The next step is planting the rhizome seed. In India, planting the irrigated ginger crop is usually done in the months between March and June as those months account for the beginning of the monsoon, or rainy season. Once the planting stage is done, farmers go on to mulch the crop to conserve moisture and check weed growth, as well as check surface run-off to conserve soil. Mulching is done by applying mulch (green leaves for example) to the plant beds directly after planting and again 45 and 90 days into growth.
After mulching comes hilling, which is the stirring and breaking up of soil to check weed growth, break the firmness of the soil from rain, and conserve soil moisture. Farmers must ensure that their ginger crops are receiving supplemental irrigation if rainfall is low in their region. In India, farmers must irrigate their ginger crops every two weeks at the least between September and November (when the monsoon is over) to ensure maximum yield and high-quality product.
Ginger is a common spice used worldwide, whether for meals or as a folk medicine. Ginger can be used for a variety of food items such as vegetables, candy, soda, pickles, and alcoholic beverages.
It is a fragrant kitchen spice. Young ginger rhizomes are juicy and fleshy with a mild taste. They are often pickled in vinegar or sherry as a snack or cooked as an ingredient in many dishes. They can be steeped in boiling water to make ginger herb tea, to which honey may be added. Ginger can be made into candy or ginger wine.
Mature ginger rhizomes are fibrous and nearly dry. The juice from ginger roots is often used as a seasoning in Indian recipes and is a common ingredient of Chinese, Korean, Japanese, Vietnamese, and many South Asian cuisines for flavoring dishes such as seafood, meat, and vegetarian dishes.

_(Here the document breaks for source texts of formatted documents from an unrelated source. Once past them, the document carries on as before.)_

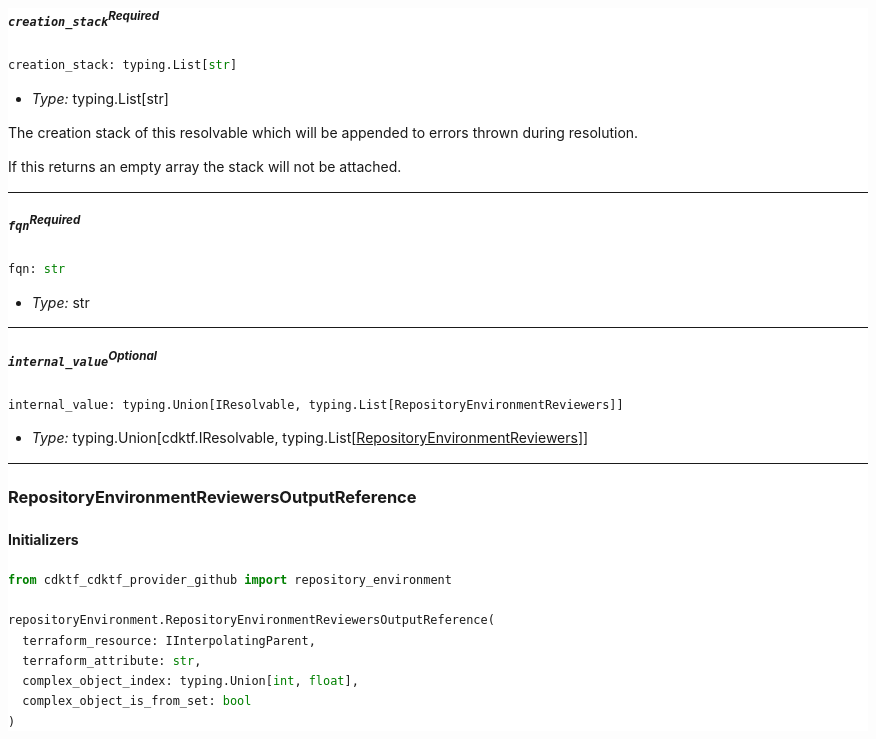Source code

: 
##### `creation_stack`<sup>Required</sup> <a name="creation_stack" id="@cdktf/provider-github.repositoryEnvironment.RepositoryEnvironmentReviewersList.property.creationStack"></a>

```python
creation_stack: typing.List[str]
```

- *Type:* typing.List[str]

The creation stack of this resolvable which will be appended to errors thrown during resolution.

If this returns an empty array the stack will not be attached.

---

##### `fqn`<sup>Required</sup> <a name="fqn" id="@cdktf/provider-github.repositoryEnvironment.RepositoryEnvironmentReviewersList.property.fqn"></a>

```python
fqn: str
```

- *Type:* str

---

##### `internal_value`<sup>Optional</sup> <a name="internal_value" id="@cdktf/provider-github.repositoryEnvironment.RepositoryEnvironmentReviewersList.property.internalValue"></a>

```python
internal_value: typing.Union[IResolvable, typing.List[RepositoryEnvironmentReviewers]]
```

- *Type:* typing.Union[cdktf.IResolvable, typing.List[<a href="#@cdktf/provider-github.repositoryEnvironment.RepositoryEnvironmentReviewers">RepositoryEnvironmentReviewers</a>]]

---


### RepositoryEnvironmentReviewersOutputReference <a name="RepositoryEnvironmentReviewersOutputReference" id="@cdktf/provider-github.repositoryEnvironment.RepositoryEnvironmentReviewersOutputReference"></a>

#### Initializers <a name="Initializers" id="@cdktf/provider-github.repositoryEnvironment.RepositoryEnvironmentReviewersOutputReference.Initializer"></a>

```python
from cdktf_cdktf_provider_github import repository_environment

repositoryEnvironment.RepositoryEnvironmentReviewersOutputReference(
  terraform_resource: IInterpolatingParent,
  terraform_attribute: str,
  complex_object_index: typing.Union[int, float],
  complex_object_is_from_set: bool
)
```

Fresh ginger can be substituted for ground ginger at a ratio of six to one, although the flavours of fresh and dried ginger are somewhat different. Powdered dry ginger root is typically used as a flavouring for recipes such as gingerbread, cookies, crackers and cakes, ginger ale, and ginger beer. Candied or crystallized ginger, known in the UK as “stem ginger”, is the root cooked in sugar until soft, and is a type of confectionery. Fresh ginger may be peeled before eating. For longer-term storage, the ginger can be placed in a plastic bag and refrigerated or frozen.